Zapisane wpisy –
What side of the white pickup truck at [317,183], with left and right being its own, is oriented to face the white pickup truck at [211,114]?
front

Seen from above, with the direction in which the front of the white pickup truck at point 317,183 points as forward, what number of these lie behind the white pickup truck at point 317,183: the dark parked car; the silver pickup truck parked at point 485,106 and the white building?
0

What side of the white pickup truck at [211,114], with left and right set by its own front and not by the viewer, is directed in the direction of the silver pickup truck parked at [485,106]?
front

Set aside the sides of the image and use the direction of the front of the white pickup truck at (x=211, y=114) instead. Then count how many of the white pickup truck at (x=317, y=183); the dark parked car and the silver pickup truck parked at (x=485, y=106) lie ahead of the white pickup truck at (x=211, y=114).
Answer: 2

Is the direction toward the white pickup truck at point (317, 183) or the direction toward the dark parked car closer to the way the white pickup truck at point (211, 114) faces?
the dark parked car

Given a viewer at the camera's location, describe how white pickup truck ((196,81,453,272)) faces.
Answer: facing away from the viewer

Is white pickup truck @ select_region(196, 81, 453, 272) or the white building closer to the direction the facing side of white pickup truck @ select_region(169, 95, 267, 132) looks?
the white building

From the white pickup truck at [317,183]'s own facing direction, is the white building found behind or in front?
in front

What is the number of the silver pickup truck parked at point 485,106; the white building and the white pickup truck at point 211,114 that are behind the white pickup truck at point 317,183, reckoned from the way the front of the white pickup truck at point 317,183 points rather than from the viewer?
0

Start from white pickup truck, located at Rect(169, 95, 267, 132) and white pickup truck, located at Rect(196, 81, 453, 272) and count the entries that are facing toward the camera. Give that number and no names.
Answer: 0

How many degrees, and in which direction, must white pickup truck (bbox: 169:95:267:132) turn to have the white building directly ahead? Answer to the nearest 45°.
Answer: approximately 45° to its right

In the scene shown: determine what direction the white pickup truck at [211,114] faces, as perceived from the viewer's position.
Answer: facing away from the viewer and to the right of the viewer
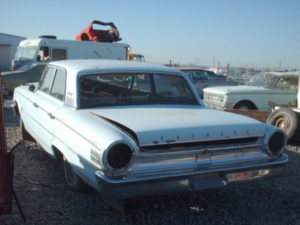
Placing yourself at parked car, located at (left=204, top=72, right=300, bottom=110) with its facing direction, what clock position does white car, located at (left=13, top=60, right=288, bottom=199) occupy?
The white car is roughly at 11 o'clock from the parked car.

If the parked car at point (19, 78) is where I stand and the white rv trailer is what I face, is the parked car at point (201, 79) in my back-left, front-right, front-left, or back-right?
front-right

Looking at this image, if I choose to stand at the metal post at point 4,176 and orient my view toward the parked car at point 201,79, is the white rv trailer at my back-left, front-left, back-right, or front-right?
front-left

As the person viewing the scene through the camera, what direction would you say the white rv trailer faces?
facing the viewer and to the left of the viewer

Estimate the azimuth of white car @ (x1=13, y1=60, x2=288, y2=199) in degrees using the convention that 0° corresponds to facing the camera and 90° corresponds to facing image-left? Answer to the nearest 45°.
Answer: approximately 135°

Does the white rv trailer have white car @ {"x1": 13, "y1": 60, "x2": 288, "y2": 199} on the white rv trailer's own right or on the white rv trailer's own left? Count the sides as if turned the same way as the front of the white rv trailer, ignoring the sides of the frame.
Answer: on the white rv trailer's own left
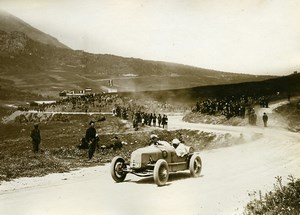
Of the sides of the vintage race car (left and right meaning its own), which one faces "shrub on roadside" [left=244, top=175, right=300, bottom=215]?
left

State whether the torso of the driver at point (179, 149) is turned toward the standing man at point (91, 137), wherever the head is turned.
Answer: no

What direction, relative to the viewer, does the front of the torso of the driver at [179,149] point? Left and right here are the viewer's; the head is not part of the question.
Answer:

Szczegóły zadania – Ułóż wszystkie wiersze powyższych danych w listę numerowaną i pomiń puste wiersze. Obrazy pozostaw poza odpowiedzią.

Rozwiązanie zadania –
1. What side of the white pickup truck at [317,183], with left and right being its own, is oriented to face the white pickup truck at [211,114]?
2. front
3. Seen from above, with the direction in which the front of the white pickup truck at point 317,183 points as forward, what number of these lie behind the white pickup truck at point 317,183: the dark parked car; the silver pickup truck parked at point 485,106 and the white building?
4. 0
5. What side of the white pickup truck at [211,114], with left and right set by its own front and not by the viewer, is directed in the direction of the silver pickup truck parked at [485,106]?
6. front
7. Set aside the sides of the image and use the direction of the front of the white pickup truck at (x=211, y=114) instead. Then count how many of the white pickup truck at (x=317, y=183); the dark parked car and the silver pickup truck parked at (x=485, y=106) lie ahead of the white pickup truck at (x=211, y=114).
8. Answer: 2
9. Is the direction toward the white pickup truck at point (317, 183) or the direction toward the dark parked car closer to the way the white pickup truck at point (211, 114) faces?
10. the dark parked car
11. Given a viewer at the camera's location, describe how white pickup truck ((196,81,453,272)) faces.
12. Answer: facing away from the viewer
13. Is white pickup truck @ select_region(196, 81, 453, 272) or the white building closer to the direction the facing side of white pickup truck @ select_region(169, 95, 267, 132) looks?
14. the white building
15. From the white pickup truck at [317,183]'s own facing direction, is the white building found behind or in front?
16. in front
17. What is the number of the silver pickup truck parked at point 485,106; the white building and the white pickup truck at point 211,114 that are behind the white pickup truck at point 317,183, reckoned from the way the front of the white pickup truck at point 317,183 points rather than from the viewer?
18. 0
19. Start from white pickup truck, located at Rect(169, 95, 267, 132) and white pickup truck, located at Rect(196, 81, 453, 272) and count the entries that are facing toward the camera. Give that number and no names.
20. Answer: 0
21. How many degrees, and in which direction, must white pickup truck (bbox: 169:95:267:132) turn to have the white building directly ahead? Answer to the nearest 45°.
22. Answer: approximately 45° to its right
23. In the scene shown: determine what direction the white pickup truck at [211,114] faces, as perceived from the viewer's position.
24. Answer: facing away from the viewer and to the right of the viewer
25. Placing yourself at parked car, located at (left=204, top=72, right=300, bottom=110) with its facing direction, what clock position does white car, located at (left=13, top=60, right=288, bottom=199) occupy?
26. The white car is roughly at 11 o'clock from the parked car.
27. If the parked car at point (19, 78) is where I stand and the white rv trailer is what I face, is the parked car at point (201, 79) in my back-left, front-right, front-left, or back-right?
28. front-right
29. Looking at this image, if I choose to stand at the metal post at point 4,176 and orient my view toward the parked car at point 201,79, is the white rv trailer at my back-left, front-left, back-right, or front-right?
30. front-left
31. As the person viewing the scene through the camera, what direction would you say the white rv trailer faces?
32. facing the viewer and to the left of the viewer
33. Estimate the azimuth of white car @ (x1=13, y1=60, x2=288, y2=199) in degrees using the convention that 0° corresponds to facing the camera and 90° corresponds to facing image-left? Answer to the nearest 45°.
34. Answer: approximately 135°
35. Does the white rv trailer have white car @ {"x1": 13, "y1": 60, "x2": 288, "y2": 199} on the white rv trailer's own right or on the white rv trailer's own left? Count the sides as if turned the same way as the front of the white rv trailer, ignoring the sides of the frame.
36. Answer: on the white rv trailer's own left
37. Of the sides of the vintage race car (left and right meaning its own), which one faces "shrub on roadside" [left=244, top=175, right=300, bottom=215]?
38. left
39. State whether the torso of the driver at point (179, 149) is turned toward the standing man at point (91, 137), wherever the head is turned.
40. Answer: no
41. What direction, relative to the viewer, does the front of the torso of the driver at [179,149] point? Left and right here are the viewer's; the head is not part of the question.
42. Answer:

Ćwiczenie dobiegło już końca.